[Given problem] Format the lines of the listing below as a JSON list of strings, one string per line with blank lines omitted. Cover only the lines from the start of the listing through the line containing "genus: Commelina", including that line.

Source data:

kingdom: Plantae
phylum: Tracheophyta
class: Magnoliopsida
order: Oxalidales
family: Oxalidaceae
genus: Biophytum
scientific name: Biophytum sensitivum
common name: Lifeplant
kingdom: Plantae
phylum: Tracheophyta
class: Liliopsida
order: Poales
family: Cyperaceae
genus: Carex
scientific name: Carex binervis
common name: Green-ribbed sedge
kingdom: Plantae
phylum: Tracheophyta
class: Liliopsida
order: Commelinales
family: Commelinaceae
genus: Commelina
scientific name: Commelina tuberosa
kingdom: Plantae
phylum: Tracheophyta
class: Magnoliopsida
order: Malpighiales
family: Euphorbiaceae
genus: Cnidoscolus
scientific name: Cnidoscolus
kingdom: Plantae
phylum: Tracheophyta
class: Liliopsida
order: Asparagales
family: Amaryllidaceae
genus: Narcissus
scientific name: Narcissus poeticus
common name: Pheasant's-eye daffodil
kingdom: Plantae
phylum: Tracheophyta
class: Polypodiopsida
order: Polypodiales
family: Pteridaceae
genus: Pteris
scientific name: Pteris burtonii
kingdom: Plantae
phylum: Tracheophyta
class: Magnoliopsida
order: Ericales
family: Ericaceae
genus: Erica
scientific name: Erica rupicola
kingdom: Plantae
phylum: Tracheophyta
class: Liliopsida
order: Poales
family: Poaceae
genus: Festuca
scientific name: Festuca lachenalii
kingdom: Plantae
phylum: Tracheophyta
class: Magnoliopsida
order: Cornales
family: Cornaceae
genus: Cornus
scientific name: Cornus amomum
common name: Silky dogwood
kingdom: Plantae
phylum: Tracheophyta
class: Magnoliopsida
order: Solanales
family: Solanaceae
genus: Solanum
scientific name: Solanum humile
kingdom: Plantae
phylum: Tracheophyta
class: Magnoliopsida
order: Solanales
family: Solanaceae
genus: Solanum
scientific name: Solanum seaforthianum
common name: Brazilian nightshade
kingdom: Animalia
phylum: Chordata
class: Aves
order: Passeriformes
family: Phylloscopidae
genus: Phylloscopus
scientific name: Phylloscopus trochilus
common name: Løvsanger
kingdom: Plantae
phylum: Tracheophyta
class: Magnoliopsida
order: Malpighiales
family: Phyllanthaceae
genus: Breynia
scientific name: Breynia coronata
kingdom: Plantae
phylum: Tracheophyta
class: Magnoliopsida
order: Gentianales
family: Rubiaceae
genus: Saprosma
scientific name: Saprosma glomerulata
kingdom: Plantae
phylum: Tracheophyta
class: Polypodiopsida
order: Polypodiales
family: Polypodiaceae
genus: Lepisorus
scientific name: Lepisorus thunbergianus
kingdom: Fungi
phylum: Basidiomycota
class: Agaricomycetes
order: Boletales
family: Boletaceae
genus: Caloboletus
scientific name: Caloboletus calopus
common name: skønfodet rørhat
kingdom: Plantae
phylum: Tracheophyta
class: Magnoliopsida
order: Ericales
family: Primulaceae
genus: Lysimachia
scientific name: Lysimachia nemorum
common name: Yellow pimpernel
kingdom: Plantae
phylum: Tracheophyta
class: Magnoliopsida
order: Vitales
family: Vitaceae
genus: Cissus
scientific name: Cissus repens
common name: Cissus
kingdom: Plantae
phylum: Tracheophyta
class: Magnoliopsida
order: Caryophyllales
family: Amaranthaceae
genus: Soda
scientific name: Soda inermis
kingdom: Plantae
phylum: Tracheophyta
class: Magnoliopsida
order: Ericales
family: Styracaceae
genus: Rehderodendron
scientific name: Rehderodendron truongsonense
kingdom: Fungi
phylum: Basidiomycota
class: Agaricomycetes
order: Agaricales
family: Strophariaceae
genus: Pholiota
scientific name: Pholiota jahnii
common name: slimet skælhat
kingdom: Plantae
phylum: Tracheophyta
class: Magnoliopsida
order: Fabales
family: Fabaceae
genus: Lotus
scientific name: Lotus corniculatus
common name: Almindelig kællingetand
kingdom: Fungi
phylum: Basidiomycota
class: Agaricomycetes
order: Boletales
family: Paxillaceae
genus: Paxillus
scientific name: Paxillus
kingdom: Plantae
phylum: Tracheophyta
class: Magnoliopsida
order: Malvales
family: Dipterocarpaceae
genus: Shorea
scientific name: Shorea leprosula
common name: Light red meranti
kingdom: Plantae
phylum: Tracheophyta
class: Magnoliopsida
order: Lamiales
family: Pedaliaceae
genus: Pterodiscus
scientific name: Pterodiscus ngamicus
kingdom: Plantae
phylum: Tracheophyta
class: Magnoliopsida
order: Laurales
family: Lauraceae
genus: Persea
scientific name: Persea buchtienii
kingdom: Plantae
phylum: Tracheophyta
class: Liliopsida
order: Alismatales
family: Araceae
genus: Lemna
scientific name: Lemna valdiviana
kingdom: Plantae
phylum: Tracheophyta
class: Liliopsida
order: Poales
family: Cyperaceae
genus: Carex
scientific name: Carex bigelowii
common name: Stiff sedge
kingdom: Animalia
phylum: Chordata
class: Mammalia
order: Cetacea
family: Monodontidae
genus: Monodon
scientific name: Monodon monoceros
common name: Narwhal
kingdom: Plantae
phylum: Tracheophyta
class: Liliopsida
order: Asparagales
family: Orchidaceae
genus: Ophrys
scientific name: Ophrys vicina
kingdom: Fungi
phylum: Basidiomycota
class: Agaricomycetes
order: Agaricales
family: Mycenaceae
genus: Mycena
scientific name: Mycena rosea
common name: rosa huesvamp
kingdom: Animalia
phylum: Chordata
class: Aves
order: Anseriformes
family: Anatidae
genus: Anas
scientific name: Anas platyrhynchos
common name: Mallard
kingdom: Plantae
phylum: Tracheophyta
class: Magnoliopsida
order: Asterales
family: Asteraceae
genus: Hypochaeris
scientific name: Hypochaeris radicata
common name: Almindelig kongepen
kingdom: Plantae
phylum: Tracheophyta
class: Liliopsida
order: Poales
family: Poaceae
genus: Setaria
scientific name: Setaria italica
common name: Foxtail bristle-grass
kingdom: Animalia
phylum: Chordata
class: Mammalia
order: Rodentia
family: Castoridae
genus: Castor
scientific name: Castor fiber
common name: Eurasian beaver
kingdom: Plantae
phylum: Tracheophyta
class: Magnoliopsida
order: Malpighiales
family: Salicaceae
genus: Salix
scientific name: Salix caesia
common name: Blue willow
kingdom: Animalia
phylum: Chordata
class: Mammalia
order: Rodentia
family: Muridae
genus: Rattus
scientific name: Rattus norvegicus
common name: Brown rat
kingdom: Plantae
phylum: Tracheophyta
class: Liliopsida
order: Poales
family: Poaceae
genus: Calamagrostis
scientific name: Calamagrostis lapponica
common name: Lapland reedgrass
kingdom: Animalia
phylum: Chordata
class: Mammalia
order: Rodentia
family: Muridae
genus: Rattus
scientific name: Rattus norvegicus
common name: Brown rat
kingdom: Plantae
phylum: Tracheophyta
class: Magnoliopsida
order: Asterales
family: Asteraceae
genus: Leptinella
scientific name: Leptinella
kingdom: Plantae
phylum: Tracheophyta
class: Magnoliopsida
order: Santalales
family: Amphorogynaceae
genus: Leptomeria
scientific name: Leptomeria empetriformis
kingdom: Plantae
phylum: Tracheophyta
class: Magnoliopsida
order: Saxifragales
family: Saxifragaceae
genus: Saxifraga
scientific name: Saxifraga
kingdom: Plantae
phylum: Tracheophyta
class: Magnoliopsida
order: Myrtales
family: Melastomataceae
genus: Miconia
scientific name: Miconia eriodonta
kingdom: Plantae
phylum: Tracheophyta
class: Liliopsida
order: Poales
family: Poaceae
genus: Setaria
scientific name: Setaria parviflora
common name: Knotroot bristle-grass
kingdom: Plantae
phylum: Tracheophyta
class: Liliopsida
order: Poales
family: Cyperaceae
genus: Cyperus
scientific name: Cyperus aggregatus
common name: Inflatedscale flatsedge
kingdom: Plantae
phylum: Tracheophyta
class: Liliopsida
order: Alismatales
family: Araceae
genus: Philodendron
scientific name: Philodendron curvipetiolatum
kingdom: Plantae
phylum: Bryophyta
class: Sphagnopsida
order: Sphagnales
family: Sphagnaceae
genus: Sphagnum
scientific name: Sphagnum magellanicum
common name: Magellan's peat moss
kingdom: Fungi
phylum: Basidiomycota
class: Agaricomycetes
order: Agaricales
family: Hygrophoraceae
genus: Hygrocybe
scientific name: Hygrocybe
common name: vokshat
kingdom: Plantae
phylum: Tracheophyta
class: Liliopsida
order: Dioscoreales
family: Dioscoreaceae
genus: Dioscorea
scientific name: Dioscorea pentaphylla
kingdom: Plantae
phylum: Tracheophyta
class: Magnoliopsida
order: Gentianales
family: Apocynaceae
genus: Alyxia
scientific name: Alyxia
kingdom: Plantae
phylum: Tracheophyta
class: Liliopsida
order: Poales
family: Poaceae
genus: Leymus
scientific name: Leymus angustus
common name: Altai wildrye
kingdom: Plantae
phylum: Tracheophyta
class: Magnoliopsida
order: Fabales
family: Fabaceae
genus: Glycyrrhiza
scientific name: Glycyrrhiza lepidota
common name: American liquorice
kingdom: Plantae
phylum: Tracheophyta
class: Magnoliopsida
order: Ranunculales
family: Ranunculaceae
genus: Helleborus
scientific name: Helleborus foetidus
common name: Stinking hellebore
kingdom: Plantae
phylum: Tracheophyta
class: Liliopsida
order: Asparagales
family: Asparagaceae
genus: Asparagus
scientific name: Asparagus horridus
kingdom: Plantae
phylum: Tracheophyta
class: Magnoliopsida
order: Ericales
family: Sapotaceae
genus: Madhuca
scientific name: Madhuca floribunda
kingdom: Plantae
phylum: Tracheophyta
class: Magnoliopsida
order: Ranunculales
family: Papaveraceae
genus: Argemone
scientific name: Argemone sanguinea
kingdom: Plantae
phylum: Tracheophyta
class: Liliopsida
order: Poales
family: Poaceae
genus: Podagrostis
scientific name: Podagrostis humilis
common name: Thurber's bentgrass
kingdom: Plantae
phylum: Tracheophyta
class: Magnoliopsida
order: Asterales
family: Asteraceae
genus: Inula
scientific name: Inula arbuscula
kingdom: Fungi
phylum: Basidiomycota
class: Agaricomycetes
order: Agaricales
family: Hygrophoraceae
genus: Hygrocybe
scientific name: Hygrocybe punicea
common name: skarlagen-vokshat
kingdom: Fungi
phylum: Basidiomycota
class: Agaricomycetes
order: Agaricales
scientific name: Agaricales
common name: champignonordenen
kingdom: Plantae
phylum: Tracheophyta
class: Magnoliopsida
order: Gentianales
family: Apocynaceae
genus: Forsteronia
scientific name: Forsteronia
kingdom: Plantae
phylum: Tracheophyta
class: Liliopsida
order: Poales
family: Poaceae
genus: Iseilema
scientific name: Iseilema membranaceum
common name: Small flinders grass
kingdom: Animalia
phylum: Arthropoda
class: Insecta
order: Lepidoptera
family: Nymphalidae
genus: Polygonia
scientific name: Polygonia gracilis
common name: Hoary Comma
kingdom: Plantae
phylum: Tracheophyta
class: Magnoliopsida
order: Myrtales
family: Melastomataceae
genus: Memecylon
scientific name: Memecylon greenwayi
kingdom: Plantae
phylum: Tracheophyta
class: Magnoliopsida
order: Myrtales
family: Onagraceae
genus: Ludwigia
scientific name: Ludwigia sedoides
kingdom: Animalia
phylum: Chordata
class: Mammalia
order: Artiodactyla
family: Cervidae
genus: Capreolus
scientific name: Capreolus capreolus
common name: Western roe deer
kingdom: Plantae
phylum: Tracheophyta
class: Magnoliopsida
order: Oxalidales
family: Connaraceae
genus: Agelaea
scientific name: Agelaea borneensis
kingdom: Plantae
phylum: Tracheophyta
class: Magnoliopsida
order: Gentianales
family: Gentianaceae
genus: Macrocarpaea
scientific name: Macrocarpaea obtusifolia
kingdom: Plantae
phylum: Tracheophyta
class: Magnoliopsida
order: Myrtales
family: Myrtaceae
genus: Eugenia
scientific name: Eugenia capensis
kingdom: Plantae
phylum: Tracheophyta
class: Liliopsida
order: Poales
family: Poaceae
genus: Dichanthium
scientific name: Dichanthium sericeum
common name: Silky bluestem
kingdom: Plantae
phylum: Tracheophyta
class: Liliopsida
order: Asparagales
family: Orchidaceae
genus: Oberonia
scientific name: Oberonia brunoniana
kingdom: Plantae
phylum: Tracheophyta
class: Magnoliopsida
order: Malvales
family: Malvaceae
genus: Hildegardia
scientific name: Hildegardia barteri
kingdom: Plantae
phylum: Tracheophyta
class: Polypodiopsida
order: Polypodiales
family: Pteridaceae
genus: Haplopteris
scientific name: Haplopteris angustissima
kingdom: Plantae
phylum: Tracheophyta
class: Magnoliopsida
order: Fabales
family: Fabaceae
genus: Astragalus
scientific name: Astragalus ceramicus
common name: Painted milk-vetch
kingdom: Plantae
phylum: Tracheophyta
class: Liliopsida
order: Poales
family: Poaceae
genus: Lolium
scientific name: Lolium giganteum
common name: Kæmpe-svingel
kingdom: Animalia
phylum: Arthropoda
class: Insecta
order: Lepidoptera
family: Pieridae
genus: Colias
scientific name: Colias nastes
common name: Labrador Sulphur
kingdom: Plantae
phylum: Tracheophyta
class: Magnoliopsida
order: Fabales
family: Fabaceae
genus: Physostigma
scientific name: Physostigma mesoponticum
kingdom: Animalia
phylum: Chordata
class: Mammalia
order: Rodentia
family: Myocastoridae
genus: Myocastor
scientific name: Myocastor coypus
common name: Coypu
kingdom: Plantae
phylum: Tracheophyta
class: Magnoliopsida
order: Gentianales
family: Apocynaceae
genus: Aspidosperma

[Response for this exercise]
[
  "kingdom: Plantae",
  "phylum: Tracheophyta",
  "class: Magnoliopsida",
  "order: Oxalidales",
  "family: Oxalidaceae",
  "genus: Biophytum",
  "scientific name: Biophytum sensitivum",
  "common name: Lifeplant",
  "kingdom: Plantae",
  "phylum: Tracheophyta",
  "class: Liliopsida",
  "order: Poales",
  "family: Cyperaceae",
  "genus: Carex",
  "scientific name: Carex binervis",
  "common name: Green-ribbed sedge",
  "kingdom: Plantae",
  "phylum: Tracheophyta",
  "class: Liliopsida",
  "order: Commelinales",
  "family: Commelinaceae",
  "genus: Commelina"
]